I do understand that the four states fear that, absent a robust SALT deduction, high-income taxpayers might migrate to states with lower tax rates. But there are better, less inefficient and regressive, ways for blue states to increase their tax bases.
When it was first filed, this lawsuit achieved the rare distinction—in our polarized times—of attracting scorn from legal commentators across the political spectrum. At the left-wing Think Progress site, Ian Millhiser called it “one of the stupidest lawsuits of the Trump era.” Conservative-leaning tax law scholar Andy Grewal wrote that “[i]f this lawsuit succeeds, I will post a video of myself eating every single page of the Internal Revenue Code, one-by-one.” I was highly critical of the suit myself, though I am no great fan of either the liberal left or the conservative right, these days.
I support many of the lawsuits filed by blue jurisdictions against the federal government, in recent years. But this one is an exception.

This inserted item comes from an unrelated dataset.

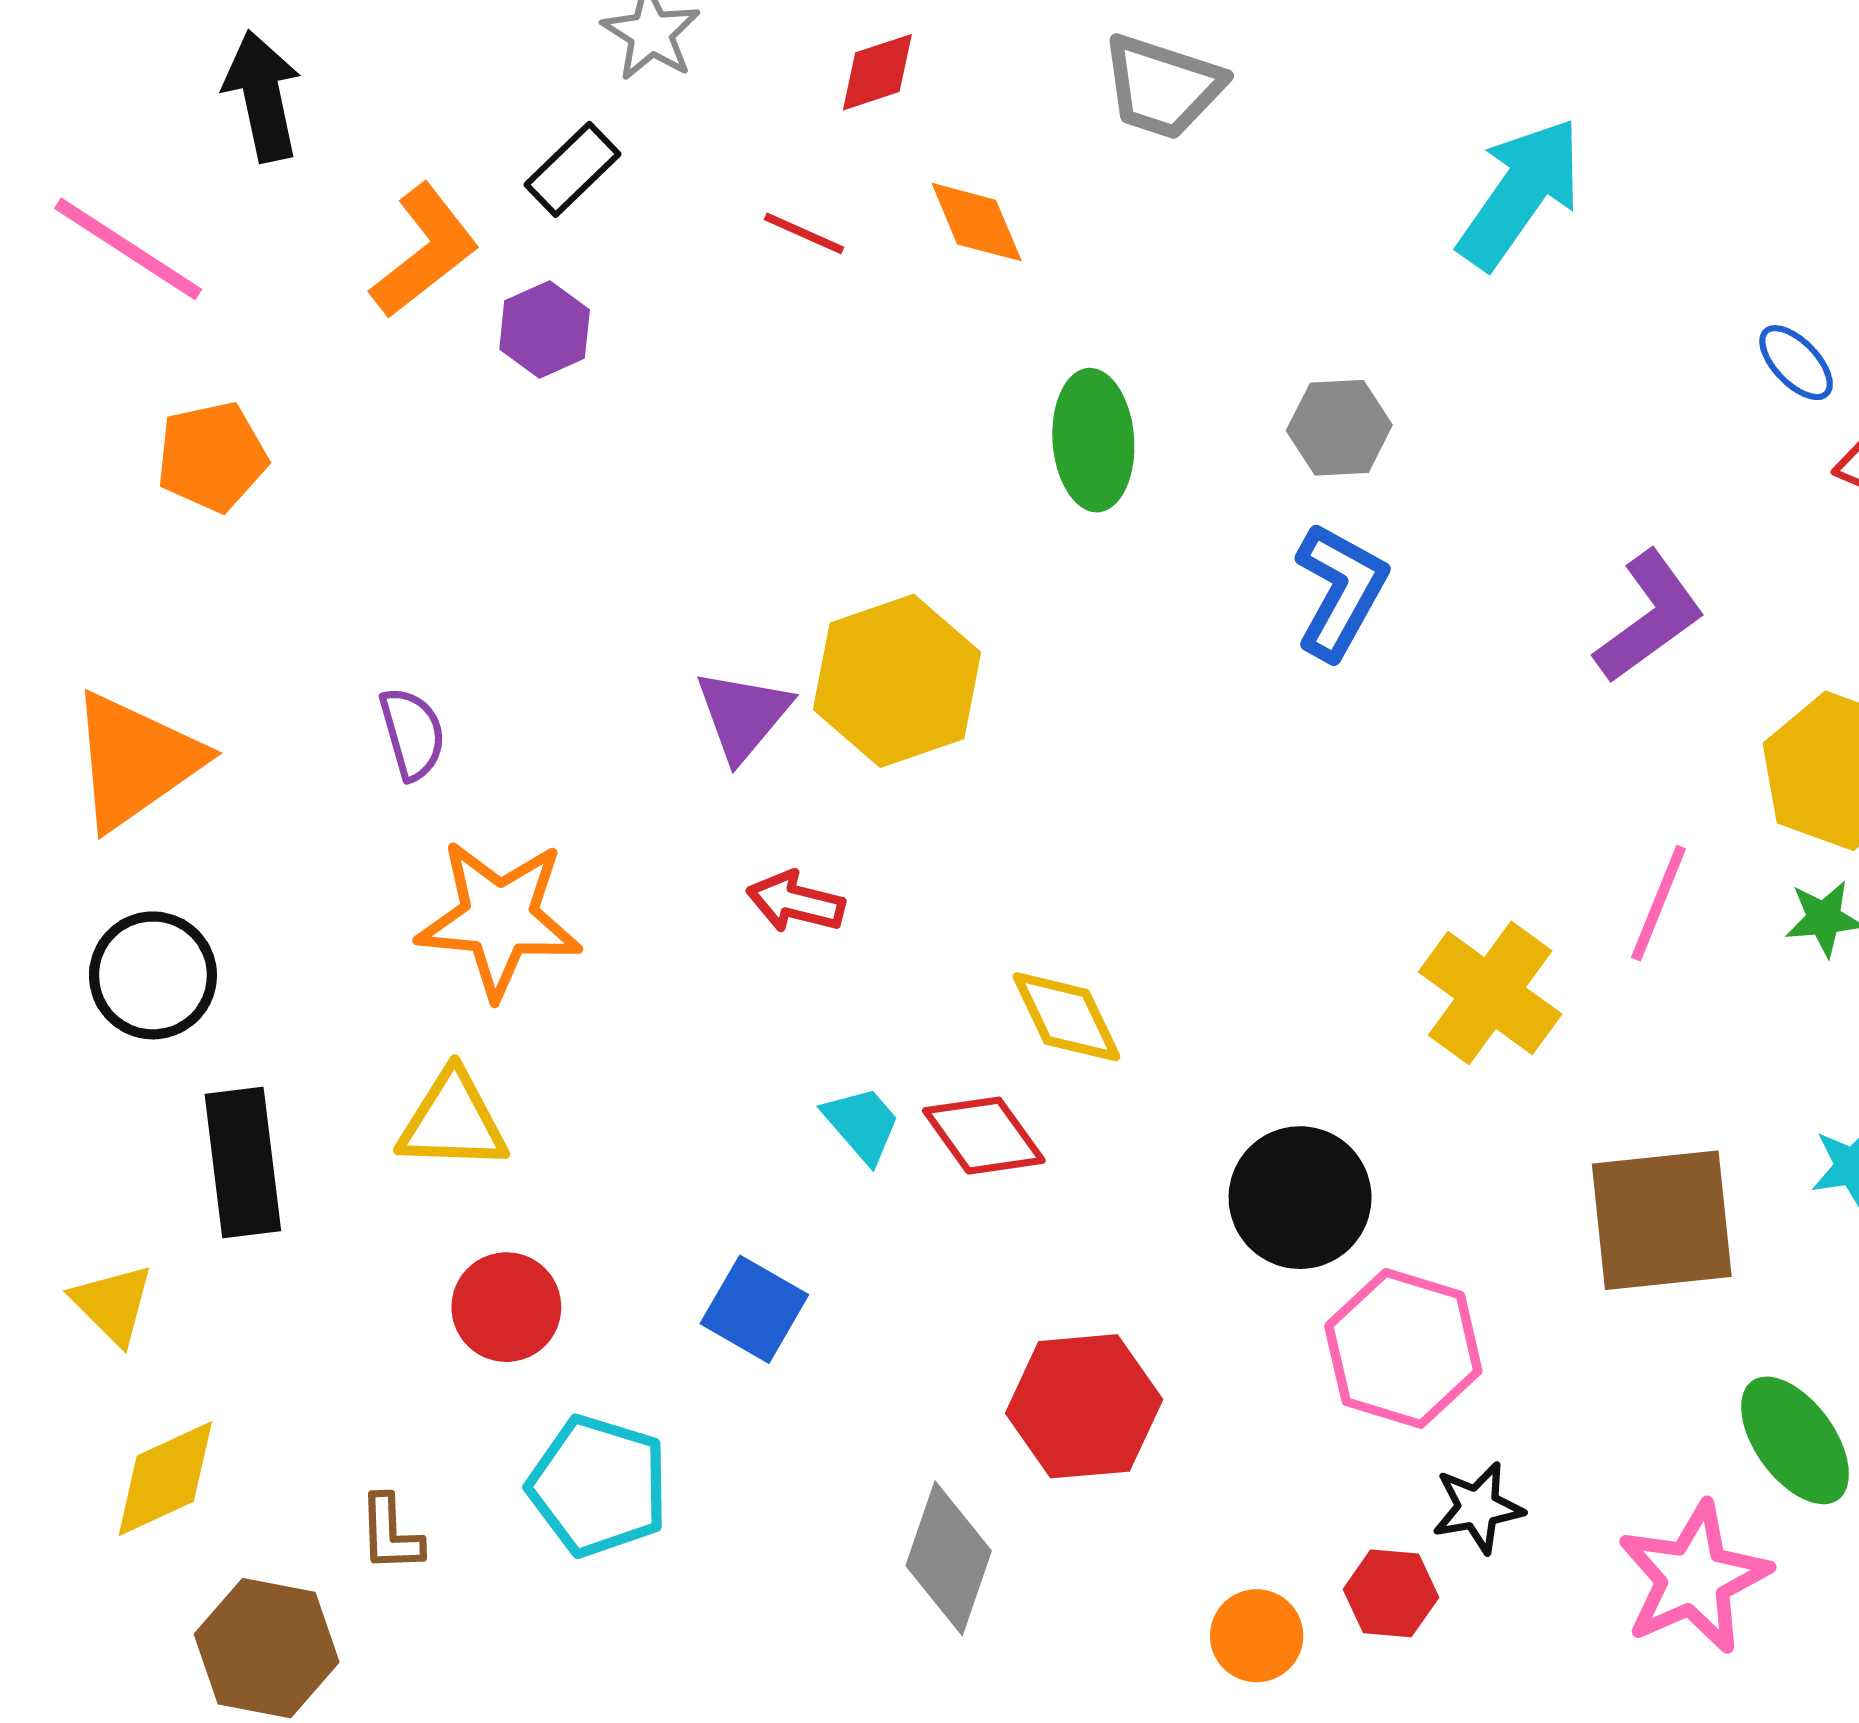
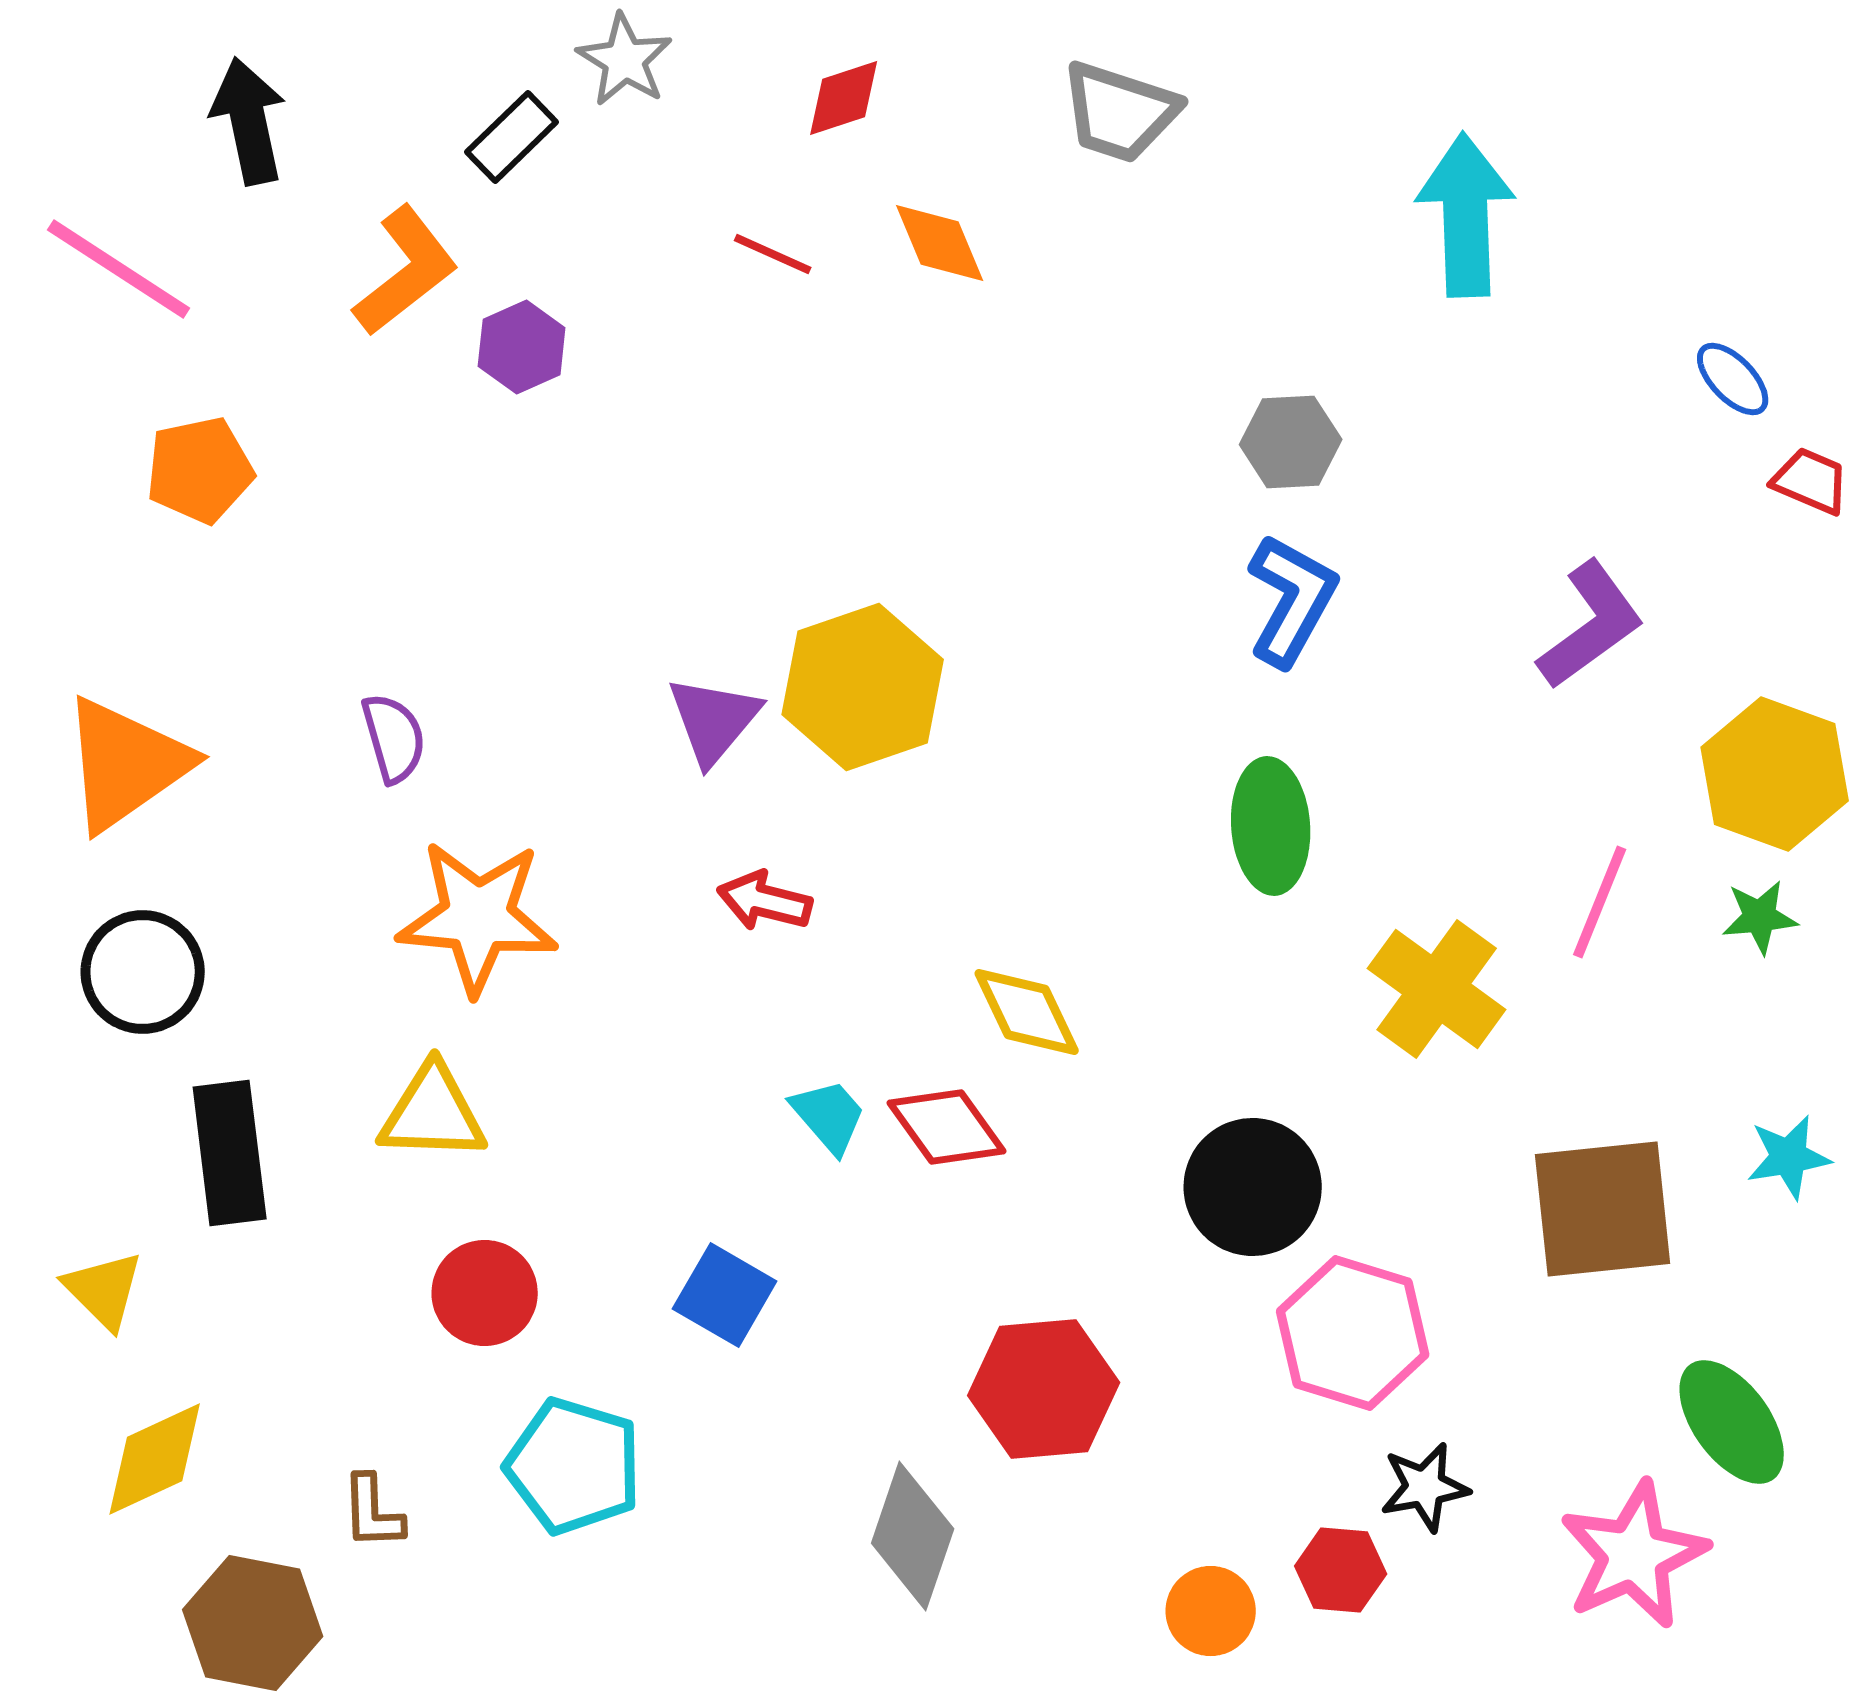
black rectangle: (573, 169) -> (512, 137), moved
cyan arrow: (1520, 193) -> (1466, 215), turned -37
green ellipse: (1093, 440) -> (1271, 826), moved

Judge Oetken is a liberal Obama appointee. But I doubt the result would have been much different with a conservative judge. Indeed, the plaintiff states probably chose to file the Southern District of New York because they thought the judges there would be more favorable to their case than those in other jurisdictions they could have chosen.
The four states plan to appeal the ruling. It seems highly unlikely that their appeal will succeed, however. But, if I turn out to be wrong and the states do somehow manage to prevail, I am happy to renew my offer to use my SALT Tax deduction savings (I’m part of the small minority of fairly affluent taxpayers who stand to benefit from a victory by the plaintiffs) to buy the four state attorneys general behind the suit a free dinner at any restaurant of their choice.
Professor Grewal would be welcome to join us and eat a serving of Internal Revenue Code. I hear it goes well with Tabasco sauce! I suspect, however, that both my money and Prof. Grewal’s digestion are safe from harm.